One reason Denmark and Germany’s electricity reduction in August fell short of the EU average is that they have more energy-efficient power plants that capture the heat produced alongside electricity generation, says Alexander. This lessens price pressures and hence incentives to cut use, as these plants use less fuel to output the same energy, compared with plants that lose more energy through heat loss.
“Countries’ performance in August on this measure will not necessarily imply the same results from November or December onwards,” says Alexander. “But one key takeaway [from these figures] is that price signals alone have already managed to reduce demand significantly across member states.”

at University College London says he would be “amazed if countries fail to reach EU targets, simply because of the high prices”. He also thinks the weather is the single biggest factor influencing the risk of winter energy shortages. “If it’s an average or warmer-than-average winter, I think Europe’s going to be fine. If we have very prolonged cold spells, then obviously things could be tricky.”
Unlike the EU, the UK government hasn’t committed to energy-reduction targets. It has also previously refused to launch an energy-saving behavioural campaign, but on 12 October, UK prime minister Liz Truss said the government was “working on a plan to help companies and individuals use energy more efficiently”. Further details of the project have yet to be released, despite National Grid ESO – which operates the electricity grid in England, Scotland and Wales – recently warning of potential 3-hour blackouts this winter.
“It’s extraordinary to me that the UK government hasn’t gotten an information campaign and indeed has not set up an energy-efficiency advice service with a few hotlines that people can call and that could give people decent advice,” says Ekins.
Failing to seize the chance to educate the public about energy reduction could also have long-term implications. All governments already needed to cut consumption to meet climate change targets, and a new zeal for energy efficiency could be a benefit to come out of the crisis.

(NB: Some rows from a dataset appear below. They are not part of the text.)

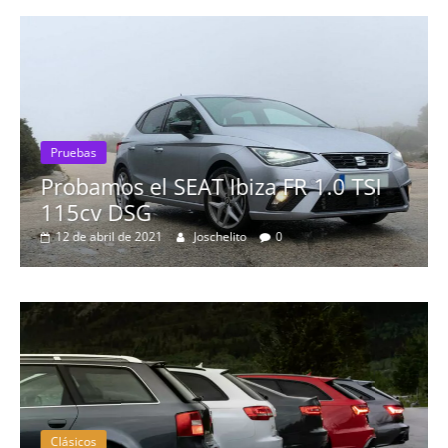
Pruebas
Probamos el SEAT Ibiza FR 1.0 TSI
115cv DSG
12 de abril de 2021
Joschelito
0
Clásicos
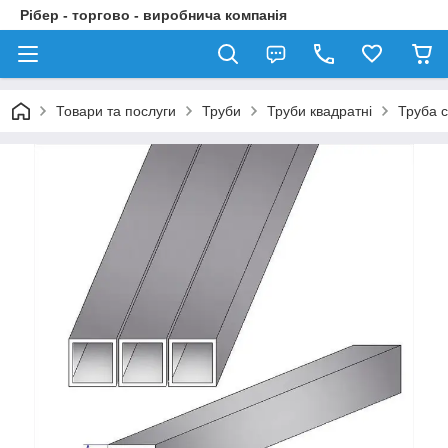
Рібер - торгово - виробнича компанія
Товари та послуги
Труби
Труби квадратні
Труба 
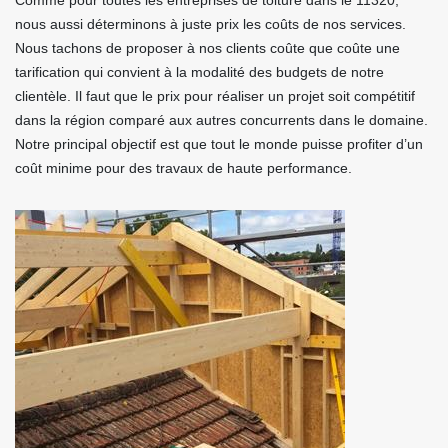
Comme pour toutes les entreprises de toiture dans le 11320,
nous aussi déterminons à juste prix les coûts de nos services.
Nous tachons de proposer à nos clients coûte que coûte une
tarification qui convient à la modalité des budgets de notre
clientèle. Il faut que le prix pour réaliser un projet soit compétitif
dans la région comparé aux autres concurrents dans le domaine.
Notre principal objectif est que tout le monde puisse profiter d’un
coût minime pour des travaux de haute performance.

“In the longer term, I must say, I’m pretty positive,” says Ekins. While carbon emissions are likely to rise in the short term as nations make more use of coal-fired power stations, energy reduction campaigns may ultimately speed cuts this decade. “Obviously, Europe is a relatively small part of global emissions, but I think that, potentially for Europe, this could be positive for our 2030 emission targets rather than the reverse.”
Unique opportunity
There is only so much that can be achieved by asking people to switch devices off, however. Ultimately, reducing emissions will also require measures such as electrifying transport and industrial processes and installing better building insulation and heat pumps. It will also rely on countries making sure they move away from gas infrastructure that has been newly built to deal with the current crisis, says Ekins. “There’s a danger we keep using gas for longer than we would have. We need to avoid this.”
Alexander is also hopeful that increased deployment of renewables before 2030 could help counteract shorter-term increases in carbon emissions that will occur over the next few years.
Once gas prices fall, Ekins thinks governments will have a unique opportunity to enforce carbon taxes to help reduce consumption of carbon-based energy, as people will have become more used to the idea of paying a premium for gas. “This would be an amazing opportunity to really cut our gas consumption in the medium and long-term,” he says.